GeoJinni

Primary tabs

GeoJinni (formerly known as SpatialHadoop) is a comprehensive extension to Hadoop that allows efficient processing of spatial data. It injects spatial awareness in the different layers and components of Hadoop to make it more suitable and more efficient to store and process bug spatial data. More specifically, it modifies the storage layer, MapReduce layer and adds a new operations layer.

In the lowest level, it adds new data types for spatial data that can be used as keys or values in a MapReduce program. It also adds parsers and writers for interaction with files containing spatial data. Unlike traditional Hadoop where data in files are unorganized, GeoJinni provides efficient spatial indexes which are organized in two layers, global index and local index. The global index partitions data across different machines whereas local indexes organizes data inside each machine. This design is utilized to build three different indexes in GeoJinni, namely, Grid File, R-tree and R+-tree. All these indexes can be constructed upon user request and stored in the Hadoop Distributed File System (HDFS).

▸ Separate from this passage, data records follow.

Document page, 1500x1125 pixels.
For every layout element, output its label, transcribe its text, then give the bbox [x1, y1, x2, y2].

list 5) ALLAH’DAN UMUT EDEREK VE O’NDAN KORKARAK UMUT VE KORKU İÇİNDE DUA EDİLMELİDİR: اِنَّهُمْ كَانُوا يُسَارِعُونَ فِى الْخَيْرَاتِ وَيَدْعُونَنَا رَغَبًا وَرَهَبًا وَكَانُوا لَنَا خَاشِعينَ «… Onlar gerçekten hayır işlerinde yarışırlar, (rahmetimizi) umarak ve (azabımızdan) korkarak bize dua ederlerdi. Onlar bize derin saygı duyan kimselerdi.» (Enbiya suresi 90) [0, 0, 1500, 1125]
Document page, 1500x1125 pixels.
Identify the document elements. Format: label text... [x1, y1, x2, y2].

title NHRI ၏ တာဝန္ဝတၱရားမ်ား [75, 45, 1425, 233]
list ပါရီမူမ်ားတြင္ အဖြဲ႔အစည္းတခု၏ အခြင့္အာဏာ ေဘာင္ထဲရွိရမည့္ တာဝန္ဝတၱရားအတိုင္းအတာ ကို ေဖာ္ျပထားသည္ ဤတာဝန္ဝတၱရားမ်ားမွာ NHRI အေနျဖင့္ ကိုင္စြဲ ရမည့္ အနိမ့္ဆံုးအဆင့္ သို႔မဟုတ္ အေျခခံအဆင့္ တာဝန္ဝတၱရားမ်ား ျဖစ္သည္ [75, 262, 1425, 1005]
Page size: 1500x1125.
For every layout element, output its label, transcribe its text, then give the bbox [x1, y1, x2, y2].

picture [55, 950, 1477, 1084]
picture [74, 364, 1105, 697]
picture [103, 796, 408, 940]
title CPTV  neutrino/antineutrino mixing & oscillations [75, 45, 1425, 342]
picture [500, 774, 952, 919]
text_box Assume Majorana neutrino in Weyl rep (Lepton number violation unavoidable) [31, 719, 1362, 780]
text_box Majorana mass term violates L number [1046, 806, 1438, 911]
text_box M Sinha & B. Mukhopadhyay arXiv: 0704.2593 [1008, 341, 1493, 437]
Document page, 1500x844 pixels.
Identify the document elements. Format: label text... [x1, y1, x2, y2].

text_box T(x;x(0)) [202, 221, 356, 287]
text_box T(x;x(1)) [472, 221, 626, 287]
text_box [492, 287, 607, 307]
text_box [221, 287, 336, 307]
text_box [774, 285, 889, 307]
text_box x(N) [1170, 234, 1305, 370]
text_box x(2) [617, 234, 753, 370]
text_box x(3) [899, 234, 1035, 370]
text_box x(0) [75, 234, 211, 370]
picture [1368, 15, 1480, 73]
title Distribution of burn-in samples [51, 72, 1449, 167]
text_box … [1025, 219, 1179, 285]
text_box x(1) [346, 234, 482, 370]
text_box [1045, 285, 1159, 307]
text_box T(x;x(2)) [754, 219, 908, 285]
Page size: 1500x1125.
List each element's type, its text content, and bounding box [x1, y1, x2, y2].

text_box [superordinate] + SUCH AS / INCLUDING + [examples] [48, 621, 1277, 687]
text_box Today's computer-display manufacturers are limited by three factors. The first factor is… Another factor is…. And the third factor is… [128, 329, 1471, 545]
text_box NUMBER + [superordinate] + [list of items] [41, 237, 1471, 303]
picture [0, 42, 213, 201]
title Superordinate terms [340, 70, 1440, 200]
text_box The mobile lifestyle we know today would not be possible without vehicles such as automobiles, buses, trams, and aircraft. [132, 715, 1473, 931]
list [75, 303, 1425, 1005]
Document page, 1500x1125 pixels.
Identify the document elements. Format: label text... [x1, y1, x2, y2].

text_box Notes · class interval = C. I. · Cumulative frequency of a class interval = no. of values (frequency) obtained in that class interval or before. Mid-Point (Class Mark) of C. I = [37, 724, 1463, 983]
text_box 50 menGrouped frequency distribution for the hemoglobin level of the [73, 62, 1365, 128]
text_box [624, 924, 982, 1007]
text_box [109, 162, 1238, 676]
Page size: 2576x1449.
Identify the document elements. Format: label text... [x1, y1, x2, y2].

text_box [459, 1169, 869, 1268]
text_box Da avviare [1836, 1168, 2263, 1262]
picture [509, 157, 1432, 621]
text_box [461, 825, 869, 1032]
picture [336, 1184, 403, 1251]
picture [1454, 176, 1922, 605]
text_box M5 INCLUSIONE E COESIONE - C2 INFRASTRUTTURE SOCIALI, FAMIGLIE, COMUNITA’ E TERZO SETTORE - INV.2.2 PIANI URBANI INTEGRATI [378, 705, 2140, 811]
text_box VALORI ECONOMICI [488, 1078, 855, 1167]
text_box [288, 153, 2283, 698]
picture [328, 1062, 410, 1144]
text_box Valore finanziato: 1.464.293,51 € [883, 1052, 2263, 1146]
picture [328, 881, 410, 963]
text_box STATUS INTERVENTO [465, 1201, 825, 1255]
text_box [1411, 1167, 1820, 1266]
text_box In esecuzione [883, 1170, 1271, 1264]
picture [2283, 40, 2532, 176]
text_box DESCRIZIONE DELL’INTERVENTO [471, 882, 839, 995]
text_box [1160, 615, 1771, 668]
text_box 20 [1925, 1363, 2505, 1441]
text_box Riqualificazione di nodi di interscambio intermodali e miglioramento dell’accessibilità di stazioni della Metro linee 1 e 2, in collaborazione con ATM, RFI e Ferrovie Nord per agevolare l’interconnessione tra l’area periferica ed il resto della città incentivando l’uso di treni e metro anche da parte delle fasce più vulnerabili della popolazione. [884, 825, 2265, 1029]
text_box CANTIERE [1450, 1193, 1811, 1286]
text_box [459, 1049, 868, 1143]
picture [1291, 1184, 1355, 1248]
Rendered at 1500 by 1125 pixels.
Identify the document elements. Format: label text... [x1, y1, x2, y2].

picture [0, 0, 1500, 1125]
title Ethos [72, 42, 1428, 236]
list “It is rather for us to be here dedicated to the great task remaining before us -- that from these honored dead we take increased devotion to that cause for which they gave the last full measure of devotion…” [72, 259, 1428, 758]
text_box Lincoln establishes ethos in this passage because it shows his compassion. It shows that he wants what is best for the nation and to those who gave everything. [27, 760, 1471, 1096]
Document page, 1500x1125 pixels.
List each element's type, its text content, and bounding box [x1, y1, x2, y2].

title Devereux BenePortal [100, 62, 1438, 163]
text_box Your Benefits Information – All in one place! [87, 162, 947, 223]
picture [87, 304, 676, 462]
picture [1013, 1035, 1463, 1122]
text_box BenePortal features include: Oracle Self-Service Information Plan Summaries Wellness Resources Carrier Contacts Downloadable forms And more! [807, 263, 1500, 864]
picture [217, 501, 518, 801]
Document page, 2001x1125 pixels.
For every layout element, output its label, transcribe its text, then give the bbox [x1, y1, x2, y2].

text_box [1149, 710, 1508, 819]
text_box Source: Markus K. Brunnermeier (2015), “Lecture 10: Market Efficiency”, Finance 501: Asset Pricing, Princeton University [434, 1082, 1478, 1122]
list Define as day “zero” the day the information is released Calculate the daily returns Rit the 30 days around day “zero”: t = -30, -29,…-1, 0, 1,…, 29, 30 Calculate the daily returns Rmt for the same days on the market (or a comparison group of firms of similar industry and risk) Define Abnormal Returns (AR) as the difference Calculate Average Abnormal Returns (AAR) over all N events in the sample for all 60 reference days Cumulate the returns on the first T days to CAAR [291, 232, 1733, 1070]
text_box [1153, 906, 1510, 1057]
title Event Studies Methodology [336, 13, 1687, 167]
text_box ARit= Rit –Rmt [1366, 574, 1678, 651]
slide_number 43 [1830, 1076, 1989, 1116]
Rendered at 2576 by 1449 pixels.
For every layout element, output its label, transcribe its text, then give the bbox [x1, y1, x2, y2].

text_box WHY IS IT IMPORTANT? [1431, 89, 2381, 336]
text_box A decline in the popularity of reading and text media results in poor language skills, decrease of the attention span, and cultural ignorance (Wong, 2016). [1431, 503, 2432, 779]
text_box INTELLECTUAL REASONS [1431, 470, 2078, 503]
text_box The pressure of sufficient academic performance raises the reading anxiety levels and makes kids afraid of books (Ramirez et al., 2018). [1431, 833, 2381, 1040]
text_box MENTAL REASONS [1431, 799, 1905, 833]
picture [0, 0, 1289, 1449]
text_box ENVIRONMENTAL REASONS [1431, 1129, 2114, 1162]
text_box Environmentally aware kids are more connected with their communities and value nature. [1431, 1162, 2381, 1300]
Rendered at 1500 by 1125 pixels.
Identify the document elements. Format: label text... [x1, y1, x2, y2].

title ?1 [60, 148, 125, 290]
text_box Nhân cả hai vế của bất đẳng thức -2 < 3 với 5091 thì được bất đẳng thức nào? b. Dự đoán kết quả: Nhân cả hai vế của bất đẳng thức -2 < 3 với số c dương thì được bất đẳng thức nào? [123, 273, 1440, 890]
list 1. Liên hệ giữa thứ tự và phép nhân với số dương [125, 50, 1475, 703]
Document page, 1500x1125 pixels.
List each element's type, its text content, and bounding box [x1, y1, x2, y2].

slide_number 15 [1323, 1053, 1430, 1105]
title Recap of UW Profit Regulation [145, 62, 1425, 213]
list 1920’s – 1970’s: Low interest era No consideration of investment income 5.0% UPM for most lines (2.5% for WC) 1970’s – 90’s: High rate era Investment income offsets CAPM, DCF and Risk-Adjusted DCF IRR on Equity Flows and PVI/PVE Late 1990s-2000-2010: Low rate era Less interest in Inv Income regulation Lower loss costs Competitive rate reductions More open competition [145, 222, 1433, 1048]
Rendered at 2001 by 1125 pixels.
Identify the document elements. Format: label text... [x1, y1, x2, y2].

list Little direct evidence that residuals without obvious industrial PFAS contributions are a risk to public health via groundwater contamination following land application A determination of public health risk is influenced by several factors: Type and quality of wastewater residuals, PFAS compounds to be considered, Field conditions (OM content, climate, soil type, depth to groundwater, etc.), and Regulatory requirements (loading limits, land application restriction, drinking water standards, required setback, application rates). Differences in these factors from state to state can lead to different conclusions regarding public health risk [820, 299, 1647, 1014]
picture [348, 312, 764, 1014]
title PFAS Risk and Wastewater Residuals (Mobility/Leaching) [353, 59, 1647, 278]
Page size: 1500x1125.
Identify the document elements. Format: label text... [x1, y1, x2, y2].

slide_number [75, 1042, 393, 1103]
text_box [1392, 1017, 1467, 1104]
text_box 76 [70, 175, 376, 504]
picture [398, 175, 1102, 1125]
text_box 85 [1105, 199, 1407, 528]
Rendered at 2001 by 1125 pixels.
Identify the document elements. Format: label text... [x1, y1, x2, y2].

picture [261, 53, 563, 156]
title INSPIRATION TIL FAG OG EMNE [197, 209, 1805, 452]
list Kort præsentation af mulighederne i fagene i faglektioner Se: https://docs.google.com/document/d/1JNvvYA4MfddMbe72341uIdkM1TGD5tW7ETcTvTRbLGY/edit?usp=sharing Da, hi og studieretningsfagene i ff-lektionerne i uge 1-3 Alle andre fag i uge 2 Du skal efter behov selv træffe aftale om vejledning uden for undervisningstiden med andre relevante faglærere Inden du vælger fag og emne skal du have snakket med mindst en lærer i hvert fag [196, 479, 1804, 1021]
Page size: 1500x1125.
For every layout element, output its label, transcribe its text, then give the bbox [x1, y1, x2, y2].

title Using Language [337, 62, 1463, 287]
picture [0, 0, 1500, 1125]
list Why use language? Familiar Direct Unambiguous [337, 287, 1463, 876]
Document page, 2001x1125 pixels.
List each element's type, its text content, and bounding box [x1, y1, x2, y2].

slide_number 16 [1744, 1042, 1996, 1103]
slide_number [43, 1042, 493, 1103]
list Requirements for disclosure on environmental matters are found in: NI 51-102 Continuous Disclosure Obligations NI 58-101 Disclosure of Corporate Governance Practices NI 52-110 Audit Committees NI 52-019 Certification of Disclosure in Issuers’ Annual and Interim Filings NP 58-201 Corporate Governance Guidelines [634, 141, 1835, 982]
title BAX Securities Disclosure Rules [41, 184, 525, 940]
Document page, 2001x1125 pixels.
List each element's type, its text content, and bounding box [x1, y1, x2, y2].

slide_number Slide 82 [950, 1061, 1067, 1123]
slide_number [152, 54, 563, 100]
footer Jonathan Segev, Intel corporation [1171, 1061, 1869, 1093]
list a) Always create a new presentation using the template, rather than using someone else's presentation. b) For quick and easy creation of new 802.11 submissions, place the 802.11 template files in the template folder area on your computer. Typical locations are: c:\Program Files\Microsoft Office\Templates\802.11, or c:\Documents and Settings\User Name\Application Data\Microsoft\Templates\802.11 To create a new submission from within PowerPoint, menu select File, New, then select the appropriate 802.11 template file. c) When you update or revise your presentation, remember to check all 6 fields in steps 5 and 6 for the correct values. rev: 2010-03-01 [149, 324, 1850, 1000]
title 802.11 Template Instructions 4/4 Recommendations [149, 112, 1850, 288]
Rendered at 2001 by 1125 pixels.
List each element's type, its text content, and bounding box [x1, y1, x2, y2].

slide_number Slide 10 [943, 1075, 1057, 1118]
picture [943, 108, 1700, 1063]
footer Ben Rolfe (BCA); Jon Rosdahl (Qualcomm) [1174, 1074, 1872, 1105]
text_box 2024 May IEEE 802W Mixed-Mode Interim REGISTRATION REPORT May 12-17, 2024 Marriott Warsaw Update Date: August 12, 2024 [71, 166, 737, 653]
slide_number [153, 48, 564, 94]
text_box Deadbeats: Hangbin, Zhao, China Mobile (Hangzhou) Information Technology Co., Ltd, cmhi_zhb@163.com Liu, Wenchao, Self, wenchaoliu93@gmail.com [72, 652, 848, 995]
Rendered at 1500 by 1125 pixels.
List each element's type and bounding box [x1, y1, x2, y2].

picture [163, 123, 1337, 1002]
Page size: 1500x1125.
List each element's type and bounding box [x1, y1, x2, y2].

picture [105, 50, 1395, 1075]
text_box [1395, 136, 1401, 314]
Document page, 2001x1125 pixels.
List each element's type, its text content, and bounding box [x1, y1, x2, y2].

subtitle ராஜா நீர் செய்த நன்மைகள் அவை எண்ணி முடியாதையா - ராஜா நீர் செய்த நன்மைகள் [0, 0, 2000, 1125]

To allow MapReduce programs to use the constructed indexes, we add two new components to the MapReduce layer, namely, SpatialInputFormat and SpatialRecordReader. The SpatialInputFormat utilizes the global index by early pruning file partitions that are outside query range. The developer can choose which partitions to load based on a spatial FILTER function which is defined in the MapReduce program the same way the map and reduce functions are defined. The SpatialRecordReader utilizes the local index by allows the map function to choose only a subset of records to process instead of processing all records in a block.

The new components in the MapReduce layer allows GeoJinni to run many spatial operations efficiently by utilizing the underlying indexes. The operations layer encapsulates all the spatial operations to allow end users to access them quickly and efficiently. Current, GeoJinni has a dozen of operations including range query, k nearest neighbors, spatial join, convex hull, polygon union, closest pair, farthest pair, and skyline. Developers can add more operations by utilizing the new components added to GeoJinni.

GeoJinni can be installed as an extension to an existing Hadoop cluster. This means that you can run it without the need to give up your current configuration or distribution of Hadoop. This makes it portable to run with a wide range of Hadoop distributions including Apache Hadoop, Cloudera, and Hortonworks.